Dotty Huber is a member of a fifth generation Woodland family. Her great-grandparents and relatives came to Woodland in the early 1890s, establishing homes and businesses in Woodland, including Dahler Grocery, the Woodland Exchange Telephone & Telegraph, and the Electric Garage Company.
The daughter of Lonny and Betty Pritchard, Dotty attended Holy Rosary Elementary, Douglas Jr. High, and Woodland High School. She was also one of the first eleven students to attend Woodland Christian School when it opened in 1974. A stellar student, Dotty graduated Summa Cum Laude from California State University, Sacramento, receiving degrees in accounting, Latin, and English. While at Sac State she was a member of the editorial writing staff of Sac State Magazine and worked as the Latin staff tutor for the Department of Foreign Languages. Dotty's special focuses in school were literature, languages, and classical theory, studying over the years Greek, Latin, French, Italian, Sign, and Spanish. Her graduate thesis has been used at CSUS as a supplemental text for English students of Aristotelian literary theory and criticism.
Professionally, Dotty has been a professor of English and Latin since 1996, beginning her teaching career at CSUS and later becoming part of Woodland Community College’s adjunct-faculty where she taught critical thinking and argument. In order to stay at home with her new-born daughter, Dotty left WCC in 2004 to work part-time as a home-school educator, providing lessons in composition, rhetoric, British and American literature, as well as all levels of Latin. In addition to her teaching career, Dotty was a community business owner of a full service accounting and bookkeeping firm, Accounting Advantages, from 1986 to 1999.

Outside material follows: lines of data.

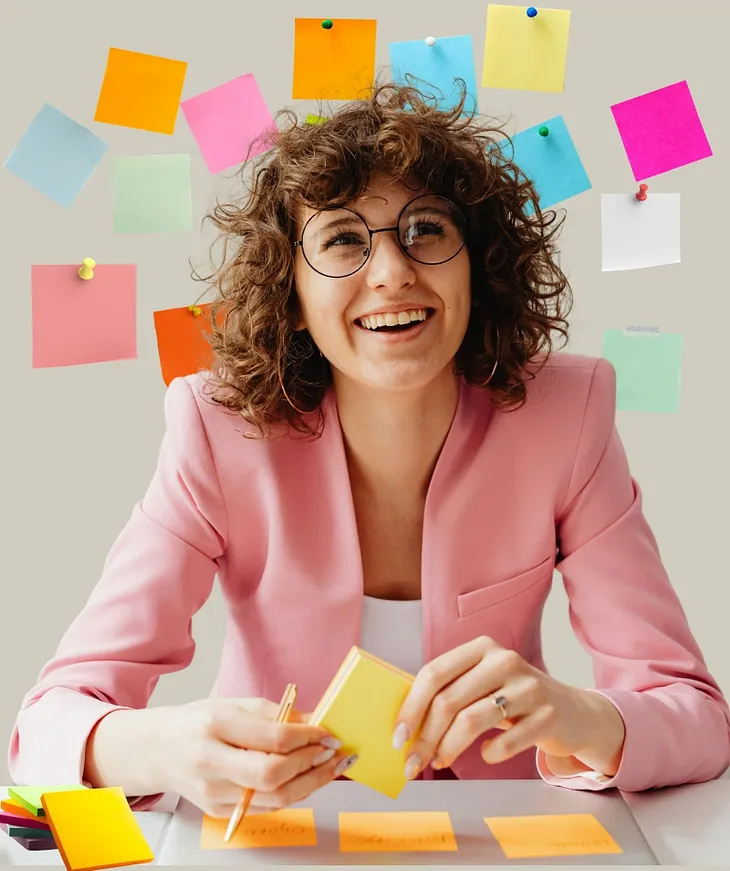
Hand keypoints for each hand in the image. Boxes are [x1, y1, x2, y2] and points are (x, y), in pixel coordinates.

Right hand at [149, 697, 355, 816]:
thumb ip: (275, 714)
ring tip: (329, 766)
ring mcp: (214, 793)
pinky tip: (306, 777)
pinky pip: (266, 806)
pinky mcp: (219, 812)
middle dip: (311, 764)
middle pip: (273, 775)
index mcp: (215, 726)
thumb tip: (315, 722)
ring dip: (310, 783)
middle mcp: (211, 763)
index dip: (307, 738)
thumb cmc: (198, 722)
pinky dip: (292, 792)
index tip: (327, 733)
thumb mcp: (234, 704)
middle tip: (331, 751)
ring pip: (274, 798)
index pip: (273, 738)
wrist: (158, 750)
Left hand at [393, 636, 624, 778]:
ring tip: (440, 762)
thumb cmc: (514, 699)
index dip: (411, 707)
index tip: (397, 737)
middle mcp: (504, 660)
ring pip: (472, 721)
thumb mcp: (484, 683)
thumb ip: (451, 691)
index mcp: (481, 648)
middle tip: (413, 762)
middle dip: (425, 737)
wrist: (574, 712)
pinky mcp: (548, 715)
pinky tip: (485, 756)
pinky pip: (506, 742)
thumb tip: (405, 725)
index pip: (434, 673)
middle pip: (448, 700)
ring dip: (448, 749)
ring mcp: (529, 686)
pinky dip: (489, 755)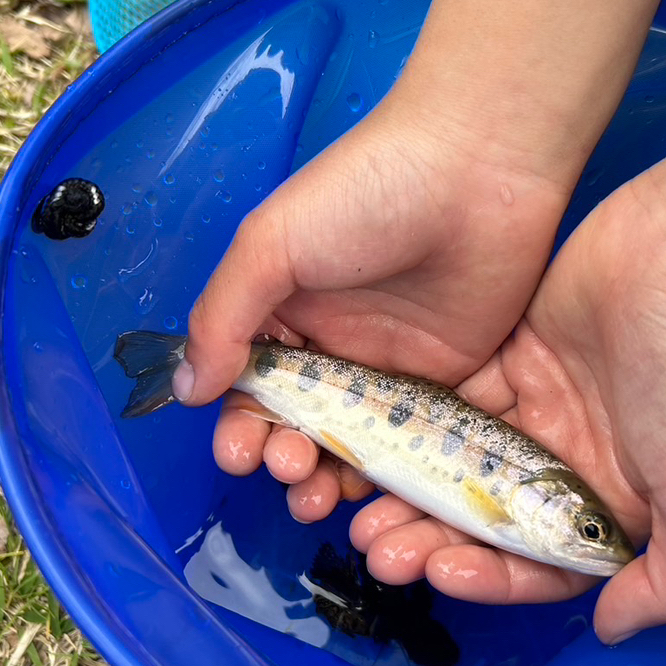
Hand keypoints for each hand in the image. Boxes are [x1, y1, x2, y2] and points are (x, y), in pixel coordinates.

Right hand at [178, 0, 665, 513]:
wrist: (477, 167)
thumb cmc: (365, 190)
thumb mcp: (272, 243)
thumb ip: (223, 316)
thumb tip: (188, 388)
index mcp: (285, 309)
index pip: (249, 385)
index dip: (239, 425)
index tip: (238, 452)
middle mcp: (335, 345)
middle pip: (297, 425)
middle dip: (279, 457)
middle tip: (285, 469)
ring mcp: (391, 370)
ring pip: (350, 446)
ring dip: (325, 479)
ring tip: (317, 497)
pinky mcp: (447, 385)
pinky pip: (410, 446)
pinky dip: (385, 478)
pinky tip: (368, 497)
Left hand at [350, 109, 665, 642]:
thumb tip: (613, 632)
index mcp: (610, 507)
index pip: (537, 564)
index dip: (488, 579)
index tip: (440, 574)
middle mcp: (568, 467)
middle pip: (484, 520)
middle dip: (430, 542)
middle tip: (378, 550)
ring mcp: (536, 413)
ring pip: (455, 466)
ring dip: (409, 492)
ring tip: (360, 509)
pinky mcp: (509, 361)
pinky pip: (448, 404)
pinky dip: (410, 425)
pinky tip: (369, 444)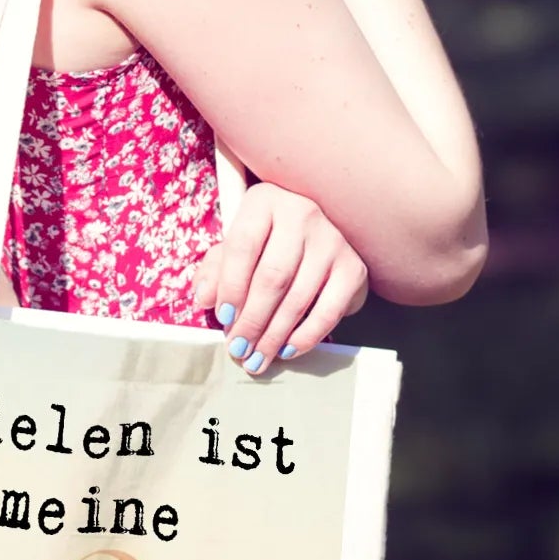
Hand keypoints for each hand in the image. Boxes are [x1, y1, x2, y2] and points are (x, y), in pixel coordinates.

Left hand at [191, 180, 368, 374]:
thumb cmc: (266, 243)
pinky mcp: (353, 268)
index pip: (243, 245)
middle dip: (252, 320)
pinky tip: (287, 350)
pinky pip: (328, 311)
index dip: (230, 286)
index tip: (223, 318)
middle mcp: (302, 213)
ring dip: (274, 335)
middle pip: (272, 276)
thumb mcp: (235, 248)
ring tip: (257, 358)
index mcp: (265, 201)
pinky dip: (306, 336)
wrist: (316, 239)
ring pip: (298, 298)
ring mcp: (332, 240)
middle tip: (238, 349)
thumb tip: (204, 298)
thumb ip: (215, 270)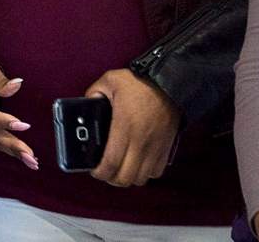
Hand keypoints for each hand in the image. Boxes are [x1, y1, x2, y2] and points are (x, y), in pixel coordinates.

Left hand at [85, 69, 181, 186]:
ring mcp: (155, 146)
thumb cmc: (142, 82)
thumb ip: (95, 91)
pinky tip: (139, 163)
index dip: (100, 173)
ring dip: (129, 177)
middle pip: (125, 177)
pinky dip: (146, 173)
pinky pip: (156, 172)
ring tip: (122, 167)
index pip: (111, 163)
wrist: (171, 82)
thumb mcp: (112, 79)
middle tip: (106, 169)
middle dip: (111, 178)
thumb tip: (87, 102)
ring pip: (140, 178)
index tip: (94, 169)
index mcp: (124, 127)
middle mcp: (140, 141)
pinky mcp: (166, 147)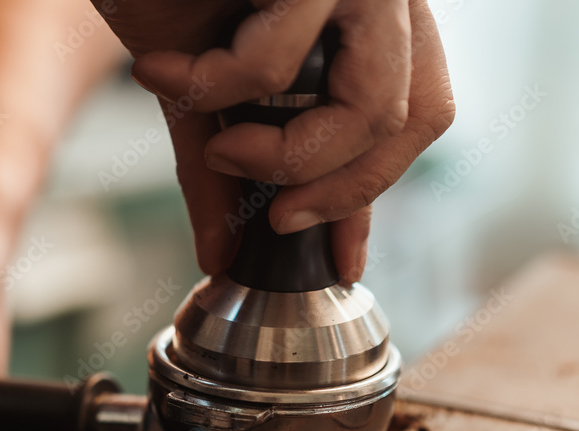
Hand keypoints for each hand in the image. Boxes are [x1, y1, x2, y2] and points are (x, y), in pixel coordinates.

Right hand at [94, 0, 453, 282]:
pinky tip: (160, 74)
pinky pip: (277, 62)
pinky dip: (210, 89)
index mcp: (373, 18)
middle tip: (275, 217)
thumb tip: (221, 253)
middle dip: (338, 189)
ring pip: (371, 105)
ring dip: (278, 155)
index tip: (338, 260)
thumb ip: (225, 173)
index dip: (374, 191)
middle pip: (414, 118)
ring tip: (217, 147)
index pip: (418, 114)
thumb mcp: (203, 93)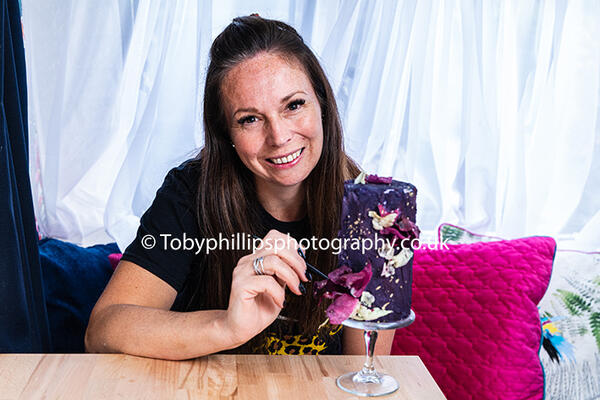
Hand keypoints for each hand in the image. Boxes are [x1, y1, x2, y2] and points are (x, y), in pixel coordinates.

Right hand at [221, 230, 308, 345]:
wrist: (241, 328)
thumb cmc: (259, 309)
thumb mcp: (279, 286)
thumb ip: (286, 271)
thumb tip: (302, 255)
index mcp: (256, 258)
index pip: (274, 237)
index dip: (292, 245)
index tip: (303, 263)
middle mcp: (248, 261)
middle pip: (277, 246)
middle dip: (297, 261)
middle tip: (304, 278)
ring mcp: (242, 272)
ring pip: (273, 261)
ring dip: (290, 276)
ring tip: (295, 290)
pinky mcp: (240, 286)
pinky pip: (267, 282)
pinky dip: (279, 292)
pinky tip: (280, 302)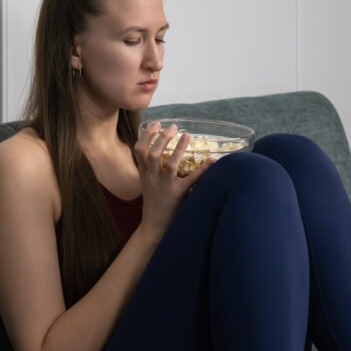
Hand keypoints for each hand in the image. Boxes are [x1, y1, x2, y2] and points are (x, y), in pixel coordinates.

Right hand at [133, 122, 214, 238]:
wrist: (154, 226)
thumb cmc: (153, 203)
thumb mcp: (146, 183)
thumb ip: (150, 168)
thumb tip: (159, 151)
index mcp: (144, 173)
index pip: (139, 149)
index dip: (147, 135)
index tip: (155, 124)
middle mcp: (152, 176)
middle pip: (153, 152)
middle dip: (162, 137)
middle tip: (173, 127)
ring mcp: (165, 185)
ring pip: (171, 163)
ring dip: (179, 147)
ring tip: (187, 135)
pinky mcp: (177, 193)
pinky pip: (191, 178)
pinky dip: (202, 169)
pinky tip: (211, 160)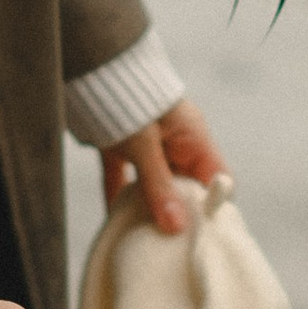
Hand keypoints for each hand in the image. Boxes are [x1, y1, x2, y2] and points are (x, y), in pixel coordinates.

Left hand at [101, 96, 227, 233]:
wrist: (91, 63)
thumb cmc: (127, 97)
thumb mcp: (144, 145)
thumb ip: (158, 185)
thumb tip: (176, 226)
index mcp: (192, 137)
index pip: (216, 179)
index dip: (214, 206)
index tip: (205, 234)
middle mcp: (175, 142)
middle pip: (186, 187)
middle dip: (180, 214)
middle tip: (173, 245)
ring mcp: (148, 145)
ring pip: (155, 185)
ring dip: (149, 208)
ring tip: (146, 240)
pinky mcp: (120, 146)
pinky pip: (124, 178)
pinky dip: (119, 197)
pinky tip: (114, 221)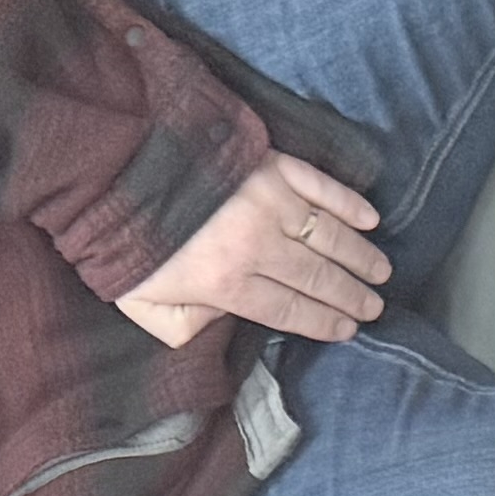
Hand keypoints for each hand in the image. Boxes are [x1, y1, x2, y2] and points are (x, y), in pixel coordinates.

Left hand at [118, 152, 389, 348]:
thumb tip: (224, 323)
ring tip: (380, 273)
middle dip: (351, 296)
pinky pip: (322, 187)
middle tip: (375, 307)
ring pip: (330, 235)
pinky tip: (370, 219)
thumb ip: (187, 327)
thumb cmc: (125, 244)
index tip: (348, 330)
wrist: (114, 170)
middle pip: (318, 277)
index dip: (324, 323)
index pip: (290, 310)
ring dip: (360, 256)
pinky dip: (350, 204)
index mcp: (228, 285)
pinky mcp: (271, 165)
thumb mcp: (145, 306)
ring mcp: (270, 201)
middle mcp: (258, 246)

In the same year she sold her business, Dotty embarked on one of her most rewarding experiences as the co-author of a modern English edition of John Barclay’s 1625 masterpiece, the Argenis. Published by MRST and Van Gorcum in 2003, this mammoth, 2 volume Latin text, with facing–page English translation, was a four-year labor of love with collaborator Professor Mark Riley, former Chairman of CSUS Foreign Languages Department. Their novel has been critically acclaimed and internationally recognized as an invaluable service to Neo-Latin scholarship.
In Woodland, Dotty, along with her husband, Bob, co-founded Woodlanders for Responsible Government (WRG), a non-activist, not-partisan community organization made up of a broad base of Yolo County citizens who are interested in becoming more informed about public issues and local government. Dotty is also a producer, volunteer, and board member of WAVE, Woodland’s public access television station.
Dotty and Bob, along with their three children live in Woodland’s historical area where they have been restoring her paternal family’s Art Deco home, known to long-time Woodlanders as the “boat-house.” Bob owns a media firm specializing in political website design, and audio/visual productions.